>> BEGIN PAGE
Foundation
Copyright 1951 by
Isaac Asimov
I first read this in 1968 and most recently on the 30th September 2002
In the far future the Galactic Empire straddles a million worlds, bringing
civilisation and economic prosperity to all. The imperial capital is the city
that covers the entire planet of Trantor and it is home to a population
of forty billion people.
Hari Seldon is the scientist leading the field of psychohistory, the branch
of mathematics that deals with the reactions of human conglomerates to
fixed social and economic stimuli. He has developed this new science so far
that he now believes he and his team can predict the future with exactitude.
Unfortunately the future he foresees for the empire is one of disaster
and collapse. He predicts the total destruction of the glorious capital
world of Trantor within five hundred years.
News like this doesn't go down well with the imperial government, but Seldon's
reputation is such that such news can't be dismissed out of hand. Hari Seldon
and team of a mere hundred thousand staff are shipped off to a distant world of
Terminus, there to establish a Foundation. The foundation will collect and
preserve all human knowledge in the form of an encyclopaedia - the Encyclopedia
Galactica - and will use this knowledge to shorten the dark ages that will
inevitably follow the imperial fall.
>> END PAGE
>> BEGIN GIVEN RECORDS
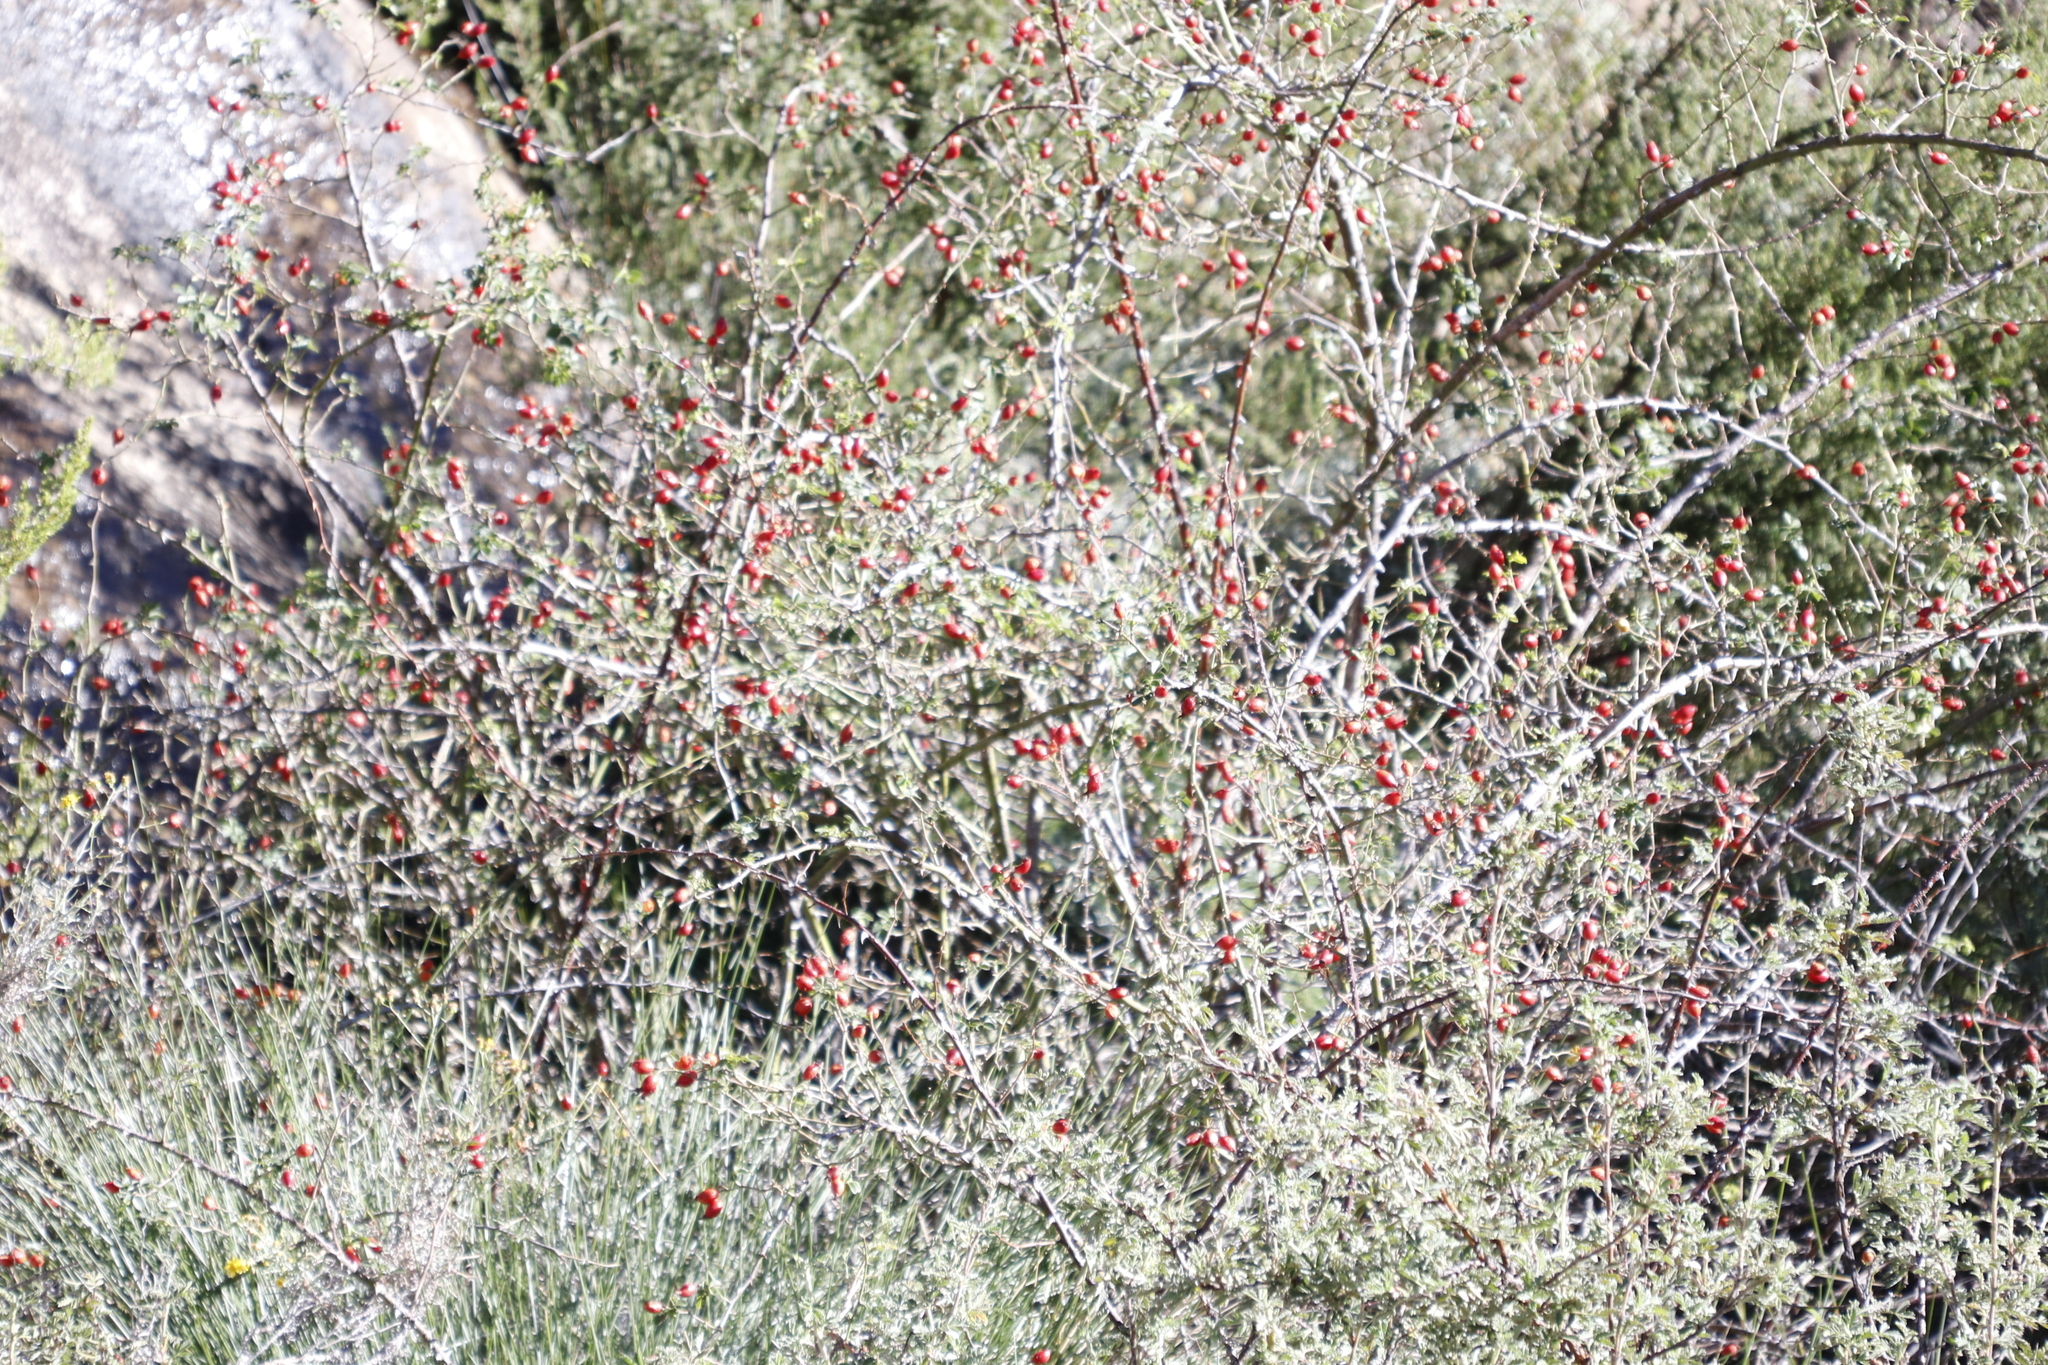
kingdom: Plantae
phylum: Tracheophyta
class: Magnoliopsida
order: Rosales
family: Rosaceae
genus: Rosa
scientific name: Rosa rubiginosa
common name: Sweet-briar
>> END GIVEN RECORDS
>> BEGIN GIVEN RECORDS
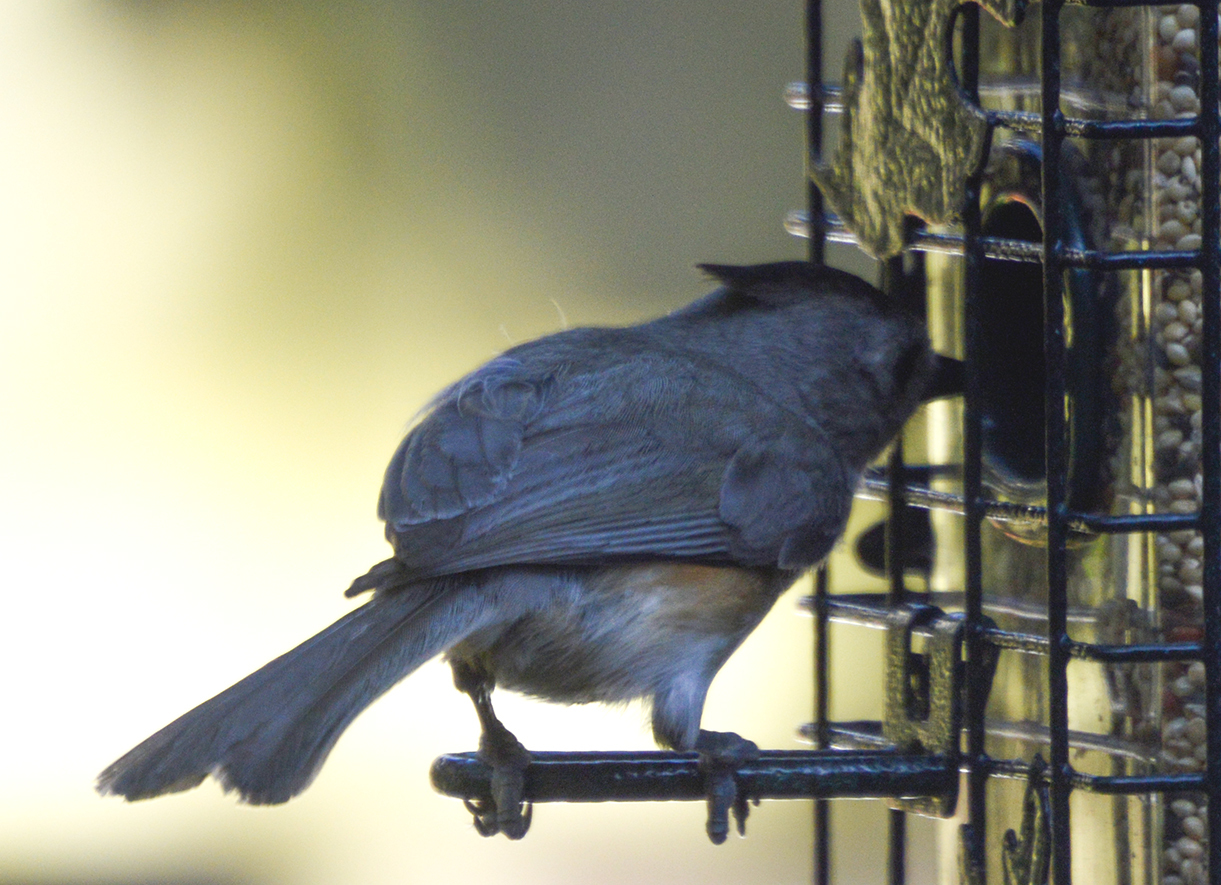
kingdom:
>> END GIVEN RECORDS
>> BEGIN GIVEN RECORDS
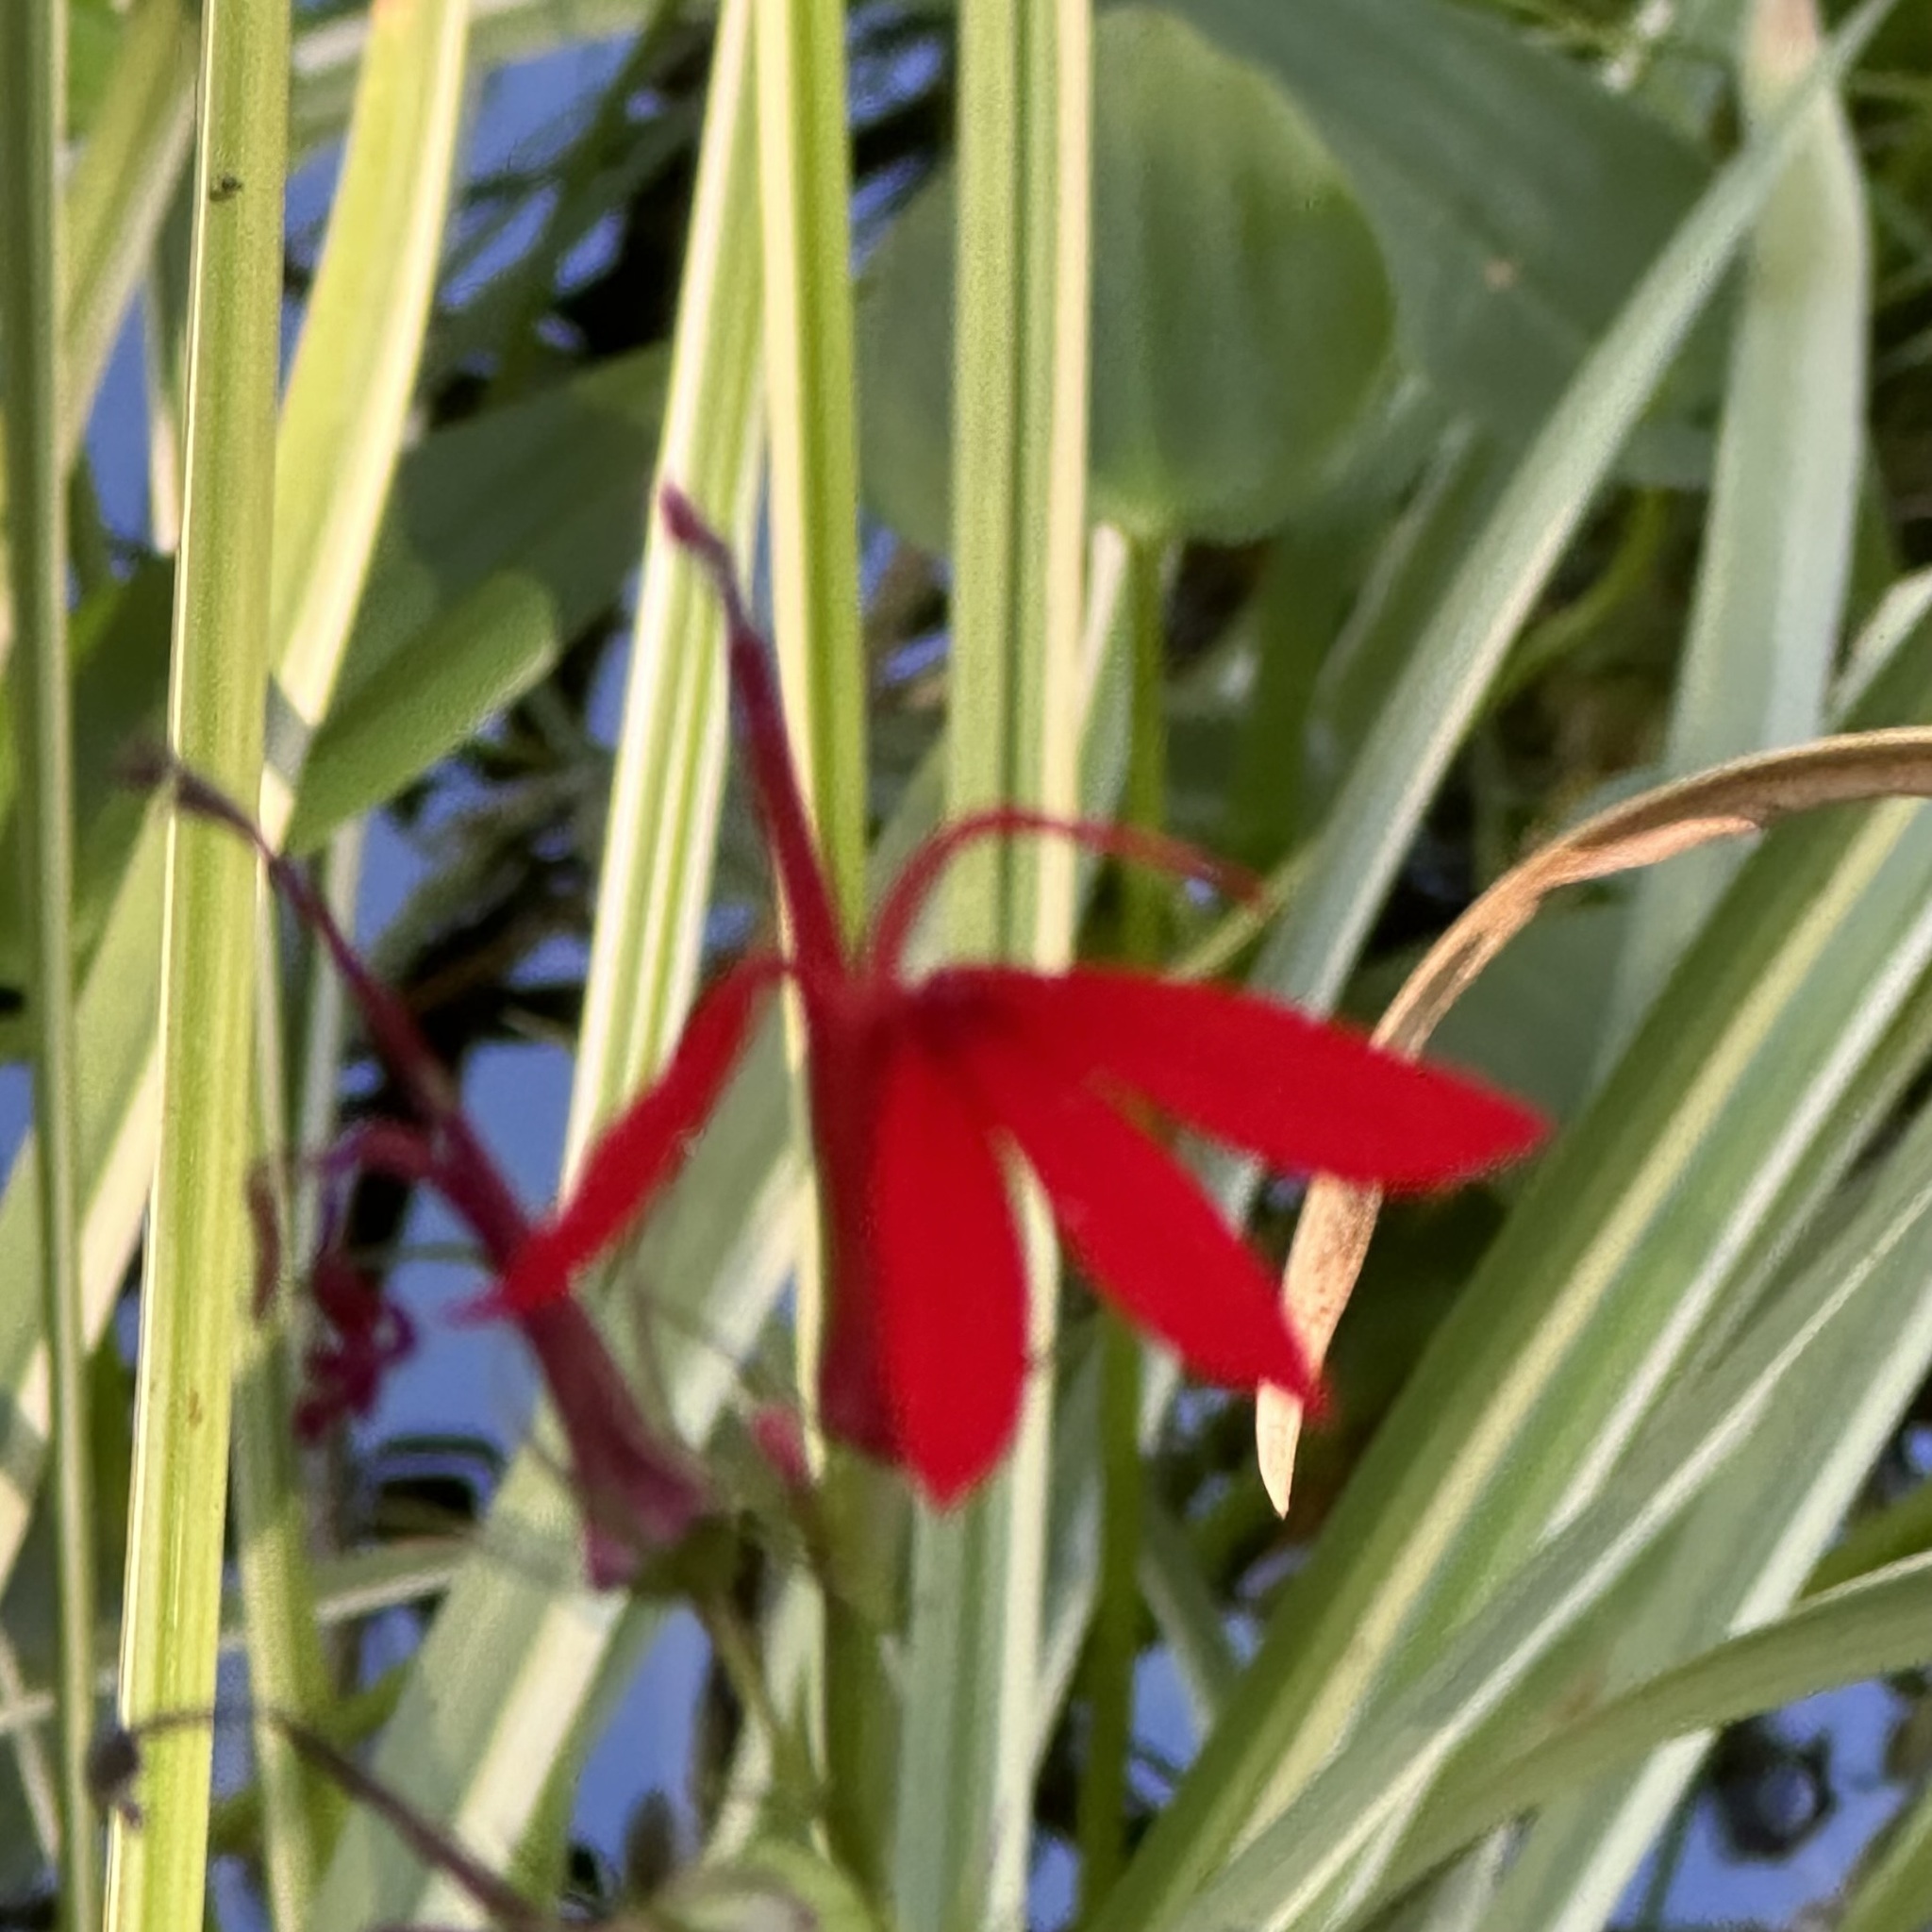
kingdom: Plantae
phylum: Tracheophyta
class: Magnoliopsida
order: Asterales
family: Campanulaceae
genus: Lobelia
>> END GIVEN RECORDS
Could you transcribe the stretch of the Foundation review from "Unfortunately the future" through "five hundred years." word for word?

- FULL SOLUTION
Unfortunately the future he foresees for the empire is one of disaster
and collapse. He predicts the total destruction of the glorious capital
world of Trantor within five hundred years.